Le autobiografie, si sa, non sono il racconto della propria vita, ma il racconto di come uno avrebbe voluto vivere: i ricordi si trasformano, i vuoti si riempiono, i gesti si enfatizzano, le esagerazioni diventano norma. Per questo Battaglie e trionfi. Quarant’anni di ricordi è una divertente miniera di aneddoti, una galleria di personaggi e di trovate, una sorta di grande sceneggiatura. Su un aspetto Barnum dice sempre la verità: di avere una padronanza assoluta sull’arte pubblicitaria. Non basta avere il prodotto, bisogna saperlo anche vendere, specie in un’epoca che si avvia a fare della comunicazione la sua ossatura. Non per caso la sua autobiografia, alla fine dell’Ottocento, era il libro più venduto negli Usa dopo la Bibbia.

Tempo fa, su Giap, il blog di Wu Ming, è uscita un’interessante riflessione su di lui: «Barnum fu a suo modo un umanista e, per dirla con Leslie Fiedler, “un educatore di massa”. A Bridgeport, una statua in suo onore lo raffigura con un libro in mano.
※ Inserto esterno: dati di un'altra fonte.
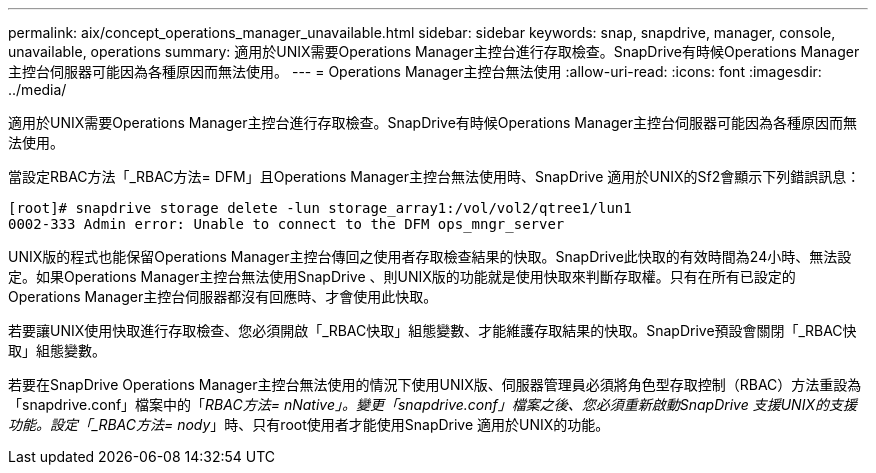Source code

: ---
permalink: aix/concept_operations_manager_unavailable.html 
sidebar: sidebar 
keywords: snap, snapdrive, manager, console, unavailable, operations 
summary: 適用於UNIX需要Operations Manager主控台進行存取檢查。SnapDrive有時候Operations Manager主控台伺服器可能因為各種原因而無法使用。 
---
= Operations Manager主控台無法使用
:allow-uri-read: 
:icons: font
:imagesdir: ../media/


[role="lead"]
適用於UNIX需要Operations Manager主控台進行存取檢查。SnapDrive有時候Operations Manager主控台伺服器可能因為各種原因而無法使用。

當設定RBAC方法「_RBAC方法= DFM」且Operations Manager主控台無法使用時、SnapDrive 適用於UNIX的Sf2會顯示下列錯誤訊息：

[listing]
----
[root]# snapdrive storage delete -lun storage_array1:/vol/vol2/qtree1/lun1
0002-333 Admin error: Unable to connect to the DFM ops_mngr_server
----
UNIX版的程式也能保留Operations Manager主控台傳回之使用者存取檢查結果的快取。SnapDrive此快取的有效時間為24小時、無法設定。如果Operations Manager主控台無法使用SnapDrive 、則UNIX版的功能就是使用快取來判斷存取權。只有在所有已設定的Operations Manager主控台伺服器都沒有回應時、才會使用此快取。

若要讓UNIX使用快取進行存取檢查、您必須開啟「_RBAC快取」組態變數、才能維護存取結果的快取。SnapDrive預設會關閉「_RBAC快取」組態變數。

若要在SnapDrive Operations Manager主控台無法使用的情況下使用UNIX版、伺服器管理員必須將角色型存取控制（RBAC）方法重設為「snapdrive.conf」檔案中的「_RBAC方法= nNative」。變更「snapdrive.conf」檔案之後、您必須重新啟動SnapDrive 支援UNIX的支援功能。設定「_RBAC方法= nody_」時、只有root使用者才能使用SnapDrive 適用於UNIX的功能。
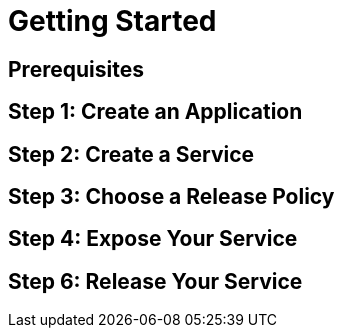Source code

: = Getting Started

== Prerequisites


== Step 1: Create an Application


== Step 2: Create a Service


== Step 3: Choose a Release Policy


== Step 4: Expose Your Service


== Step 6: Release Your Service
Fece più di chiunque altro nel campo della divulgazione delle scienze naturali: le mostre che allestiva al suo museo non avevano alcun rigore né coerenza, ma misero le masse a contatto con la zoologia, la paleontologia, la botanica, l’etnologia e il “pensiero selvaggio”. Certo, in quelle proposte c’era sempre qualcosa che oggi stride, come il razzismo tipico dell’epoca. Mentalità che a volte Barnum riuscì a trascendere, altre volte no. Fu un convinto abolizionista in tema di schiavitù (tanto da subire un attentato incendiario filo-Confederato), ma detestava i nativi americani. Barnum fu pioniere di tutto quello che oggi ci soffoca: il godimento pre-fabbricato, l’invadenza della pubblicità, la monetizzazione di ogni istante di tempo libero, la pubblicistica How-To e Self-Help, dove apparentemente compri un “metodo”, ma in realtà compri un distillato di ideologia. Uno dei suoi bestseller fu infatti il trattatello The Art of Money Getting. Nel 1890, un anno prima di morire, approfittò della nuova invenzione di Edison, il fonografo, per registrare il primo messaggio commerciale. Le sue memorie fecero da modello per quelle di tanti altri self-made men, che di volta in volta ci infliggono i ricordi dei loro exploit».
La grande lezione di Barnum è che il divertimento è stupore, non noia, non scarsa professionalità. Anche Mark Twain (in appendice ci sono due suoi scritti) non risparmiava critiche a Barnum (considerava il suo museo solo una gigantesca bancarella di noccioline), ma era affascinato dalla sua autobiografia: bollava i suoi spettacoli come un concentrato di dozzinalità, eppure quell’uomo non cessava di stupirlo. Twain, se mai, temeva non già chi imbrogliava per divertire la gente, ma chi cavalcava i babbei per ricavarne vantaggi politici.